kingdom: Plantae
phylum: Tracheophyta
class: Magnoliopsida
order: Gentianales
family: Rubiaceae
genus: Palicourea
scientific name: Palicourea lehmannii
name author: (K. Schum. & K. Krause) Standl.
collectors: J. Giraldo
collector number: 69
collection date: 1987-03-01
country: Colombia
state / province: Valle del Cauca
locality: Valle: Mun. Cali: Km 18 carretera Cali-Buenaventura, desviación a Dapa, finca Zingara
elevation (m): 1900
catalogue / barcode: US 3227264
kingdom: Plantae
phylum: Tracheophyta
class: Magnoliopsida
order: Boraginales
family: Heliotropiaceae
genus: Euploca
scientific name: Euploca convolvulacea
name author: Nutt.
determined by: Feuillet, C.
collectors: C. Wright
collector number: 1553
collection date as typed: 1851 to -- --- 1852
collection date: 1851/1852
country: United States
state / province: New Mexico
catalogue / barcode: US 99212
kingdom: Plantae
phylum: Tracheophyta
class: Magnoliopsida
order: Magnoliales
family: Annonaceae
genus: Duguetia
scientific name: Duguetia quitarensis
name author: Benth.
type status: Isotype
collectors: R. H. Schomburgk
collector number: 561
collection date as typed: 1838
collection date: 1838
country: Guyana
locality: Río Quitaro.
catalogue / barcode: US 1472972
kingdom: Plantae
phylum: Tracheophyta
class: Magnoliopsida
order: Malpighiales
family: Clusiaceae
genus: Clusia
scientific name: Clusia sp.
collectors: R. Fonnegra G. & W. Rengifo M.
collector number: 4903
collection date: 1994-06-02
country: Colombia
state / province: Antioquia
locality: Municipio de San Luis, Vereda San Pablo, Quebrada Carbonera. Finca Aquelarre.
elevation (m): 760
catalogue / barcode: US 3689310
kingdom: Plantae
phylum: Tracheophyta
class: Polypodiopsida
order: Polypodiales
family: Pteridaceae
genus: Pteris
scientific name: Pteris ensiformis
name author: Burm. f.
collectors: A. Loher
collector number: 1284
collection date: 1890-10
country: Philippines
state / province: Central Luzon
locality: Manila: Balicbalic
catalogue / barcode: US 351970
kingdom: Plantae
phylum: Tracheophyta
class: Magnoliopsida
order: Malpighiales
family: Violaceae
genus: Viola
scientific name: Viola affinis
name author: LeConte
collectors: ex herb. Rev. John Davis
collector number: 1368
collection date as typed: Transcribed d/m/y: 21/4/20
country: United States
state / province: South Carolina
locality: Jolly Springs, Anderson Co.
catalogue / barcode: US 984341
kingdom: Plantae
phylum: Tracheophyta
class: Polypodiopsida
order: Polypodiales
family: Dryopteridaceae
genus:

▶ **GIVEN EXERCISE**: Recast every line of the records above as a Markdown table with the columns "Number" and "Text," numbering the rows in order and omitting blank lines.

▶ **REPLY**:
| Number | Text |
|---|---|
| 1 | kingdom: Plantae |
| 2 | phylum: Tracheophyta |
| 3 | class: Magnoliopsida |
| 4 | order: Gentianales |
| 5 | family: Rubiaceae |
| 6 | genus: Palicourea |
| 7 | scientific name: Palicourea lehmannii |
| 8 | name author: (K. Schum. & K. Krause) Standl. |
| 9 | collectors: J. Giraldo |
| 10 | collector number: 69 |
| 11 | collection date: 1987-03-01 |
| 12 | country: Colombia |
| 13 | state / province: Valle del Cauca |
| 14 | locality: Valle: Mun. Cali: Km 18 carretera Cali-Buenaventura, desviación a Dapa, finca Zingara |
| 15 | elevation (m): 1900 |
| 16 | catalogue / barcode: US 3227264 |
| 17 | kingdom: Plantae |
| 18 | phylum: Tracheophyta |
| 19 | class: Magnoliopsida |
| 20 | order: Boraginales |
| 21 | family: Heliotropiaceae |
| 22 | genus: Euploca |
| 23 | scientific name: Euploca convolvulacea |
| 24 | name author: Nutt. |
| 25 | determined by: Feuillet, C. |
| 26 | collectors: C. Wright |
| 27 | collector number: 1553 |
| 28 | collection date as typed: 1851 to -- --- 1852 |
| 29 | collection date: 1851/1852 |
| 30 | country: United States |
| 31 | state / province: New Mexico |
| 32 | catalogue / barcode: US 99212 |
| 33 | kingdom: Plantae |
| 34 | phylum: Tracheophyta |
| 35 | class: Magnoliopsida |
| 36 | order: Magnoliales |
| 37 | family: Annonaceae |
| 38 | genus: Duguetia |
| 39 | scientific name: Duguetia quitarensis |
| 40 | name author: Benth. |
| 41 | type status: Isotype |
| 42 | collectors: R. H. Schomburgk |
| 43 | collector number: 561 |
| 44 | collection date as typed: 1838 |
| 45 | collection date: 1838 |
| 46 | country: Guyana |
| 47 | locality: Río Quitaro. |
| 48 | catalogue / barcode: US 1472972 |
| 49 | kingdom: Plantae |
| 50 | phylum: Tracheophyta |
| 51 | class: Magnoliopsida |
| 52 | order: Malpighiales |
| 53 | family: Clusiaceae |
| 54 | genus: Clusia |
| 55 | scientific name: Clusia sp. |
| 56 | collectors: R. Fonnegra G. & W. Rengifo M. |
| 57 | collector number: 4903 |
| 58 | collection date: 1994-06-02 |
| 59 | country: Colombia |
| 60 | state / province: Antioquia |
| 61 | locality: Municipio de San Luis, Vereda San Pablo, Quebrada Carbonera. Finca Aquelarre. |
| 62 | elevation (m): 760 |
| 63 | catalogue / barcode: US 3689310 |
| 64 | kingdom: Plantae |
| 65 | phylum: Tracheophyta |
| 66 | class: Polypodiopsida |
| 67 | order: Polypodiales |
| 68 | family: Pteridaceae |
| 69 | genus: Pteris |
| 70 | scientific name: Pteris ensiformis |
| 71 | name author: Burm. f. |
| 72 | collectors: A. Loher |
| 73 | collector number: 1284 |
| 74 | collection date: 1890-10 |
| 75 | country: Philippines |
| 76 | state / province: Central Luzon |
| 77 | locality: Manila: Balicbalic |
| 78 | catalogue / barcode: US 351970 |
| 79 | kingdom: Plantae |
| 80 | phylum: Tracheophyta |
| 81 | class: Magnoliopsida |
| 82 | order: Malpighiales |
| 83 | family: Violaceae |
| 84 | genus: Viola |
| 85 | scientific name: Viola affinis |
| 86 | name author: LeConte |
| 87 | collectors: ex herb. Rev. John Davis |
| 88 | collector number: 1368 |
| 89 | collection date as typed: Transcribed d/m/y: 21/4/20 |
| 90 | country: United States |
| 91 | state / province: South Carolina |
| 92 | locality: Jolly Springs, Anderson Co. |
| 93 | catalogue / barcode: US 984341 |
| 94 | kingdom: Plantae |
| 95 | phylum: Tracheophyta |
| 96 | class: Polypodiopsida |
| 97 | order: Polypodiales |
| 98 | family: Dryopteridaceae |
| 99 | genus: |